POLITIQUE

Les Cris dévoilent un rapport d'évaluation environnementale du projet Matoush

19/10/2012 01:12 EDT | Actualisé 19/12/2012 05:12 EST
AFP/Getty Images

QUÉBEC - Fort d'un rapport environnemental démontrant que sa voix est déterminante, le Grand Conseil des Cris a opposé vendredi un refus définitif à un projet d'exploration d'uranium au nord de Chibougamau.

Le grand chef Matthew Coon Come a déclaré lors d'une entrevue que le projet de la société Ressources Strateco à Matoush expose la population crie de Mistissini à trop de risques.

«Les déchets radioactifs produits vont poser des risques pour des milliards d'années et ça présentera un danger à la santé humaine et à l'environnement pour des milliards d'années, a-t-il dit. Les garanties données par l'entreprise où les autorités fédérales à l'effet que les risques peuvent être gérés ne sont pas vraiment rassurantes.»

À la suite de propos d'un dirigeant de Strateco, Guy Hébert, le Grand Conseil des Cris a rendu public le rapport d'un comité d'examen (COMEX) chargé d'évaluer les impacts environnementaux du projet.

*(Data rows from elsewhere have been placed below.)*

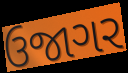
ઉજાગર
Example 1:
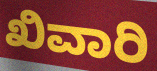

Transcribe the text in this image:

ಖಿವಾರಿ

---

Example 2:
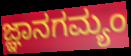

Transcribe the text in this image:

ಜ್ಞಾನಗಮ್ಯಂ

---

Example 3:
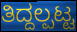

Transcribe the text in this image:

ತಿದ್ದಲ್ಪಟ್ಟ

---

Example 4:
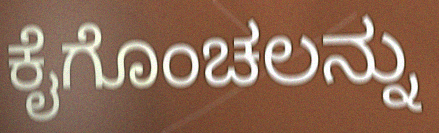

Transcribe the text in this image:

ಕೈಗೊಂಚಲನ್ನು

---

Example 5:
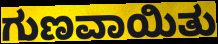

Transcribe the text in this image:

ಗುಣವಾಯಿತು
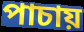
পাচায়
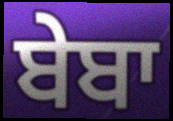
ਬੇਬਾ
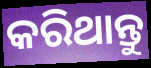
କରିଥାନ୍ତୁ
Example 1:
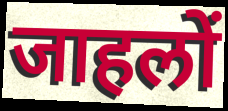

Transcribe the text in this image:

जाहलों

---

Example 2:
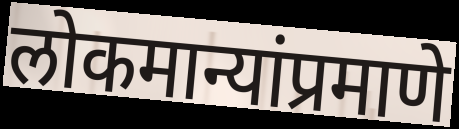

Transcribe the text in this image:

लोकमान्यांप्रमाणे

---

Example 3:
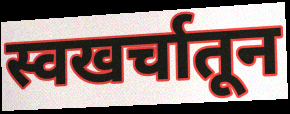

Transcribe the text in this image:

स्वखर्चातून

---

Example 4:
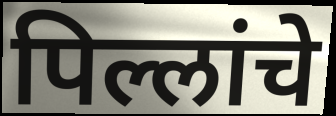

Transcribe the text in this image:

पिल्लांचे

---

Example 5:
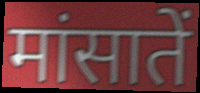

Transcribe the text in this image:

मांसातें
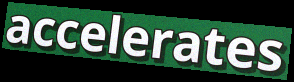
accelerates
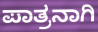
ಪಾತ್ರನಾಗಿ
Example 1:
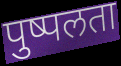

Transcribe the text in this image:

पुष्पलता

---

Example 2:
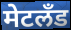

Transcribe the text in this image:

मेटलँड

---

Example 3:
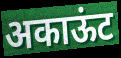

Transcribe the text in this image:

अकाऊंट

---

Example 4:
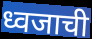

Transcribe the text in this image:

ध्वजाची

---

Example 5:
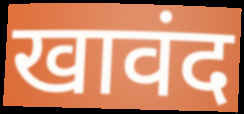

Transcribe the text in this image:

खावंद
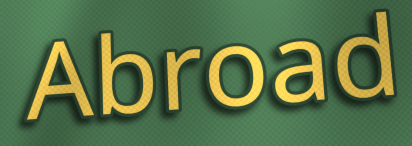
Abroad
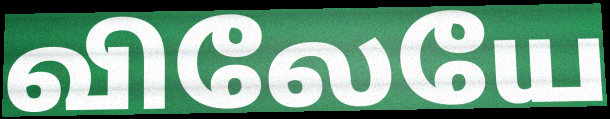
விலேயே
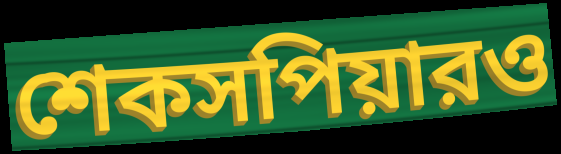
শেকসপিয়ারও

M. Coon Come a affirmé que cette décision a été prise parce que M. Hébert a laissé entendre dans des entrevues que les conclusions étaient favorables à son projet d'exploration souterraine au site Matoush.

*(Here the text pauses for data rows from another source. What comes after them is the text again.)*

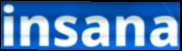
insana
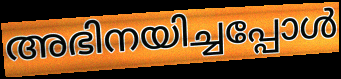
അഭിനയിച്ചപ്പോൾ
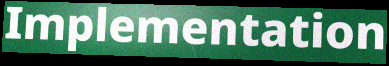
Implementation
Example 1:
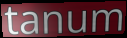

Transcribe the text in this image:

tanum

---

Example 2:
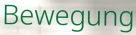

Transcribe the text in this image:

Bewegung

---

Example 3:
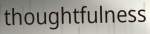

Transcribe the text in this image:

thoughtfulness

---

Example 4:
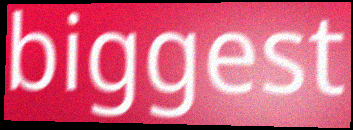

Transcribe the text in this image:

biggest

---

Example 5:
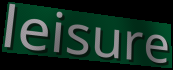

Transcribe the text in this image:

leisure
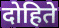
दोहिते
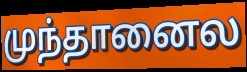
முந்தானைல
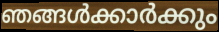
ഞങ്ങൾക്കാർക്കും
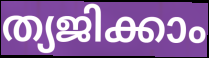
ത്യജിക്കാം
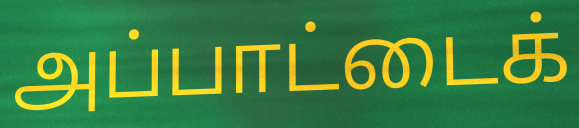
அப்பாட்டைக்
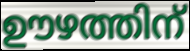
ഊഴത്തിന്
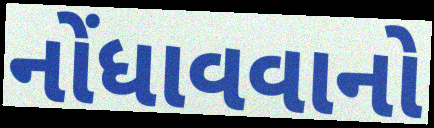
નોંધાવવાનો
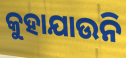
କୁହାଯାଉନି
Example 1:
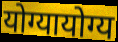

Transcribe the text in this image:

योग्यायोग्य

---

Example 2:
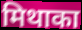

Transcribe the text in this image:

मिथाका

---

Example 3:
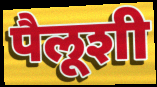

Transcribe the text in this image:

पैलूशी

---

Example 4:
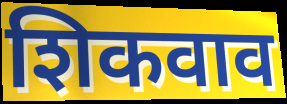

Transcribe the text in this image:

शिकवाव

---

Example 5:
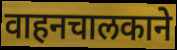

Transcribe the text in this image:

वाहनचालकाने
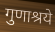
गुणाश्रये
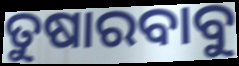
ତୁଷାରବାବୁ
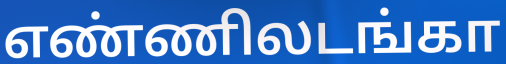
எண்ணிலடங்கா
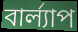
বার্ল্যাপ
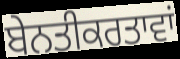
ਬੇਨਤੀਕਰਤਾਵਾਂ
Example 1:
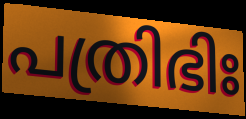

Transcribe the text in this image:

പത്രിഭിഃ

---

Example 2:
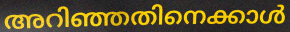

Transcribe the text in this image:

അറിഞ്ഞതിനെക്കാൾ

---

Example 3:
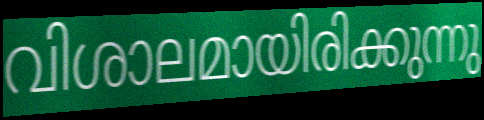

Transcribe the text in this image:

വിശാലമായിരിക്കുന്നു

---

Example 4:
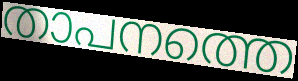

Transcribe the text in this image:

താപനത്തെ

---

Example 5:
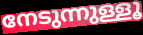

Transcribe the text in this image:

നേടുന്നുള്ളൂ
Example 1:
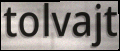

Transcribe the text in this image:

tolvajt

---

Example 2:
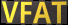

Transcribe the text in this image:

VFAT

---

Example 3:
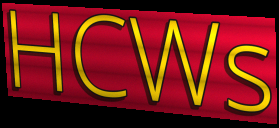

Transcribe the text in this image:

HCWs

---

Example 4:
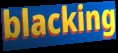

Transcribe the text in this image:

blacking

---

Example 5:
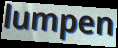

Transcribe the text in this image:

lumpen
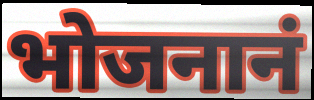
भोजनानं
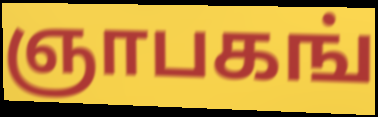
ஞாபகங்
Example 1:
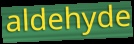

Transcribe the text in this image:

aldehyde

Selon le représentant autochtone, en agissant ainsi, M. Hébert a voulu tromper la population québécoise et influencer le gouvernement à émettre les autorisations nécessaires pour aller de l'avant avec ses travaux d'exploration.

«Nous avons posé ce geste inhabituel à cause de la déclaration de jeudi de M. Hébert, de Strateco Ressources, qui constituait une fausse représentation du contenu du rapport lorsqu'il a dit que le comité d'examen (COMEX) était unanimement favorable au projet», a-t-il dit.

Un porte-parole de Strateco, Daniel Boucher, a affirmé que M. Hébert s'était prononcé après avoir vu de façon officieuse le rapport du COMEX.

«On ne l'avait pas en main, M. Hébert l'avait vu de façon officieuse, il ne l'avait pas vu de façon officielle», a-t-il dit.

Le rapport du COMEX, mandaté en vertu de la Convention de la Baie James et du Nord québécois, n'avait pas encore été rendu public depuis sa rédaction il y a plus d'un an.

Depuis août 2011, le document est entre les mains de la sous-ministre du Développement durable, de l'Environnement, de la Faune et des Parcs du Québec.

Dans leur rapport, les cinq membres du comité, trois nommés par le gouvernement et deux par les Cris, ont exprimé de «sérieuses réserves» envers le projet.

Ils croient toutefois qu'il est réalisable si plusieurs conditions sont respectées, la première étant d'obtenir l'approbation de la communauté autochtone.

«Le conseil de bande de Mistissini a fait savoir clairement qu'il n'a pas l'intention de consentir au projet et la nation crie s'est aussi exprimée, il n'y a pas de consentement ni d'acceptabilité sociale, donc cette condition ne peut être atteinte», a dit M. Coon Come.

Selon le grand chef, le gouvernement québécois devrait décréter un moratoire permanent sur la filière de l'uranium.

Le territoire sur lequel Strateco souhaite faire de l'exploration est fréquenté plusieurs mois par année par des Cris pour la chasse, la pêche et la trappe. Le site de Matoush est situé à 210 km au nord-est du village de Mistissini et à 275 km au nord de Chibougamau.

La Commission canadienne de sûreté nucléaire (CCSN) a donné son aval au projet d'exploration de Strateco, mercredi.

Jeudi, le ministre québécois de l'Environnement, Daniel Breton, a cependant soulevé des doutes en affirmant qu'il faudrait au préalable que le Bureau d'audiences publiques en environnement se prononce sur les risques liés à l'ensemble de la filière de l'uranium.

En 2009, le Parti québécois, alors dans l'opposition, avait demandé un moratoire sur l'exploration et l'exploitation de l'uranium.

La première ministre Pauline Marois a cependant nuancé cette position, durant la dernière campagne électorale. Mme Marois avait alors indiqué que ces activités pourraient être envisagées à certaines conditions.